The data: Begin
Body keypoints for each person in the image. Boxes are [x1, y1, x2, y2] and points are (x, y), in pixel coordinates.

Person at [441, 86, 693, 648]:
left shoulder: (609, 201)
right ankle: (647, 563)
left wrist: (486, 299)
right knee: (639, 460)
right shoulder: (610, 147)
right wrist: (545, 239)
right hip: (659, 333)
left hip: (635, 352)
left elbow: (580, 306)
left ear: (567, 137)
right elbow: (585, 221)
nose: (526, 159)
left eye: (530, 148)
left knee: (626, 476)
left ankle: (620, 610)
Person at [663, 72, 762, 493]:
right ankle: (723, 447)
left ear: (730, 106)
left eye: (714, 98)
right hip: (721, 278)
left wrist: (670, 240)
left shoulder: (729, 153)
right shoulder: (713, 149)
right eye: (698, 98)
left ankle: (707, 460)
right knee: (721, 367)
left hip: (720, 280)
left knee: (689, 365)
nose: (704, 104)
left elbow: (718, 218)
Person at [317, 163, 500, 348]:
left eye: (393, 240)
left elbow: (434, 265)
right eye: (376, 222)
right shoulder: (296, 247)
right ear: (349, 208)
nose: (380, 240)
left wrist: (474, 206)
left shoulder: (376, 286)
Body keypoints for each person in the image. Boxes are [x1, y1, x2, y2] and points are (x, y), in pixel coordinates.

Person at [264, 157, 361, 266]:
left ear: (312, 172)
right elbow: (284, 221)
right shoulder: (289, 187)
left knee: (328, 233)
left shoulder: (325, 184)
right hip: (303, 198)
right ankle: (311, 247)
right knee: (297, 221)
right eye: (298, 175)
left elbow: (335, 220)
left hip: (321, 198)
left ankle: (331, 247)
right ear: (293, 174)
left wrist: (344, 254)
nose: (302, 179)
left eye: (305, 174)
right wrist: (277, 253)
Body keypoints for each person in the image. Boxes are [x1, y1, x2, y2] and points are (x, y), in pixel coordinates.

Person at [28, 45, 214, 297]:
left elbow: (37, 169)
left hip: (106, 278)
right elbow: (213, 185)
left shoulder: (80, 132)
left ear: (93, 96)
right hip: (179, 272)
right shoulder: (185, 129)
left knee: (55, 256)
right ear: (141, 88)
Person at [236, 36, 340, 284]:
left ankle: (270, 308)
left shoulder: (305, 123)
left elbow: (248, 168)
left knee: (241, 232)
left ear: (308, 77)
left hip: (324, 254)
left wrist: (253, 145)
The data: End
* Exercise directions *
Only the lines containing the word "ankle" should be returned from the data above.

* Completed exercise *
right ankle: (647, 563)
left ankle: (620, 610)
right ankle: (723, 447)
left ankle: (707, 460)
right ankle: (311, 247)
left ankle: (331, 247)
left ankle: (270, 308)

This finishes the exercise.